Start of DATA LISTING

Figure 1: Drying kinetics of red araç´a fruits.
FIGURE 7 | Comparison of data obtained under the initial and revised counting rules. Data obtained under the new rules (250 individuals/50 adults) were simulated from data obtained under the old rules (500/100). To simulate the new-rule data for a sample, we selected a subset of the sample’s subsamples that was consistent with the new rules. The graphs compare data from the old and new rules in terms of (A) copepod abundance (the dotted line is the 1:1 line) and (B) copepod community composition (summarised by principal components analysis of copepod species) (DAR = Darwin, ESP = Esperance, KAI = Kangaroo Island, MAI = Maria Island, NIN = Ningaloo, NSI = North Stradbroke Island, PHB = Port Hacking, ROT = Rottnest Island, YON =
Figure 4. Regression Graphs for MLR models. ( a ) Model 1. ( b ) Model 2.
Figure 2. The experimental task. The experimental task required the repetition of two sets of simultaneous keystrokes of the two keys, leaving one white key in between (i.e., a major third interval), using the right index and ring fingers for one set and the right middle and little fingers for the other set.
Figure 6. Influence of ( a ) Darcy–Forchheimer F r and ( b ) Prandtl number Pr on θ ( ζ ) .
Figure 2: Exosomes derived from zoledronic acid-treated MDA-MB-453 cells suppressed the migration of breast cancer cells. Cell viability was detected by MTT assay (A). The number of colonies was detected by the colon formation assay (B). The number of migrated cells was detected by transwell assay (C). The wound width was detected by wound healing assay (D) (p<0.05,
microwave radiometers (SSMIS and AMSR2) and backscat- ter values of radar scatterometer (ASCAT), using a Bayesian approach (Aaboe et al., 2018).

End of DATA LISTING

__PROBLEM TO SOLVE__. Every line in the records has to be written out again exactly.

__ANSWER BOX__.
Figure 1: Drying kinetics of red araç´a fruits.
FIGURE 7 | Comparison of data obtained under the initial and revised counting rules. Data obtained under the new rules (250 individuals/50 adults) were simulated from data obtained under the old rules (500/100). To simulate the new-rule data for a sample, we selected a subset of the sample’s subsamples that was consistent with the new rules. The graphs compare data from the old and new rules in terms of (A) copepod abundance (the dotted line is the 1:1 line) and (B) copepod community composition (summarised by principal components analysis of copepod species) (DAR = Darwin, ESP = Esperance, KAI = Kangaroo Island, MAI = Maria Island, NIN = Ningaloo, NSI = North Stradbroke Island, PHB = Port Hacking, ROT = Rottnest Island, YON =
Figure 4. Regression Graphs for MLR models. ( a ) Model 1. ( b ) Model 2.
Figure 2. The experimental task. The experimental task required the repetition of two sets of simultaneous keystrokes of the two keys, leaving one white key in between (i.e., a major third interval), using the right index and ring fingers for one set and the right middle and little fingers for the other set.
Figure 6. Influence of ( a ) Darcy–Forchheimer F r and ( b ) Prandtl number Pr on θ ( ζ ) .
Figure 2: Exosomes derived from zoledronic acid-treated MDA-MB-453 cells suppressed the migration of breast cancer cells. Cell viability was detected by MTT assay (A). The number of colonies was detected by the colon formation assay (B). The number of migrated cells was detected by transwell assay (C). The wound width was detected by wound healing assay (D) (p<0.05,
microwave radiometers (SSMIS and AMSR2) and backscat- ter values of radar scatterometer (ASCAT), using a Bayesian approach (Aaboe et al., 2018).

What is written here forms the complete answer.